Namun, adanya konsep otonomi, secara makro, mengesankan upaya terselubung pemerintah untuk menghindari tanggung jawab penyisihan dana APBN sebesar 20 persen bagi pendidikan sesuai dengan amanat konstitusi. Masalahnya adalah kemandirian institusi pendidikan yang dibuat pemerintah juga sampai pada adanya kemandirian dari segi pendanaan. Institusi pendidikan harus memutar otak untuk bisa membiayai jalannya aktivitas pendidikan secara independen.

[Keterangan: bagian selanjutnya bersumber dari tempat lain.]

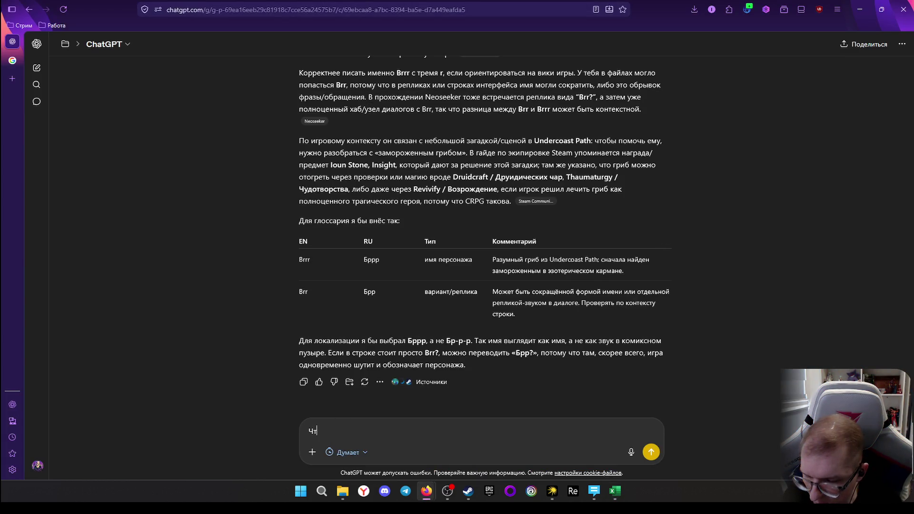
{"action": "type", "text": "о за"}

Konsep BHP secara mudah bisa diidentikkan dengan sebuah korporasi dalam dunia bisnis, yang menyebabkan komersialisasi pelayanan pendidikan. Konsentrasi institusi pendidikan akan terpecah kepada pemikiran dan kegiatan “bisnis,” yang otomatis akan mengubah nuansa akademik secara langsung ataupun tidak langsung. Konsep akademis dan bisnis menjadi “dua sahabat” baru yang selalu bergandengan tangan kemanapun mereka pergi.
Padahal, secara falsafah dunia pendidikan harus terpisah dari bisnis. Selain bertujuan mencetak pribadi-pribadi yang ”competence” dan ”skill” yang tangguh terhadap suatu disiplin ilmu, pendidikan juga bertujuan mencetak pribadi-pribadi yang bertakwa, berkepribadian handal, dan memiliki moral dan akhlak yang baik. Sisi inilah yang mesti diperhatikan dengan seksama, terutama jika dikaitkan dengan dunia bisnis yang identik dengan dunia kepentingan. Hal lain lagi yang ditakutkan adalah jika ”bisnis” ini berkembang dengan pesat, bisa jadi perguruan tinggi atau institusi pendidikan akan menjadi ”pesaing baru” masyarakat menjadi pelaku usaha bisnis.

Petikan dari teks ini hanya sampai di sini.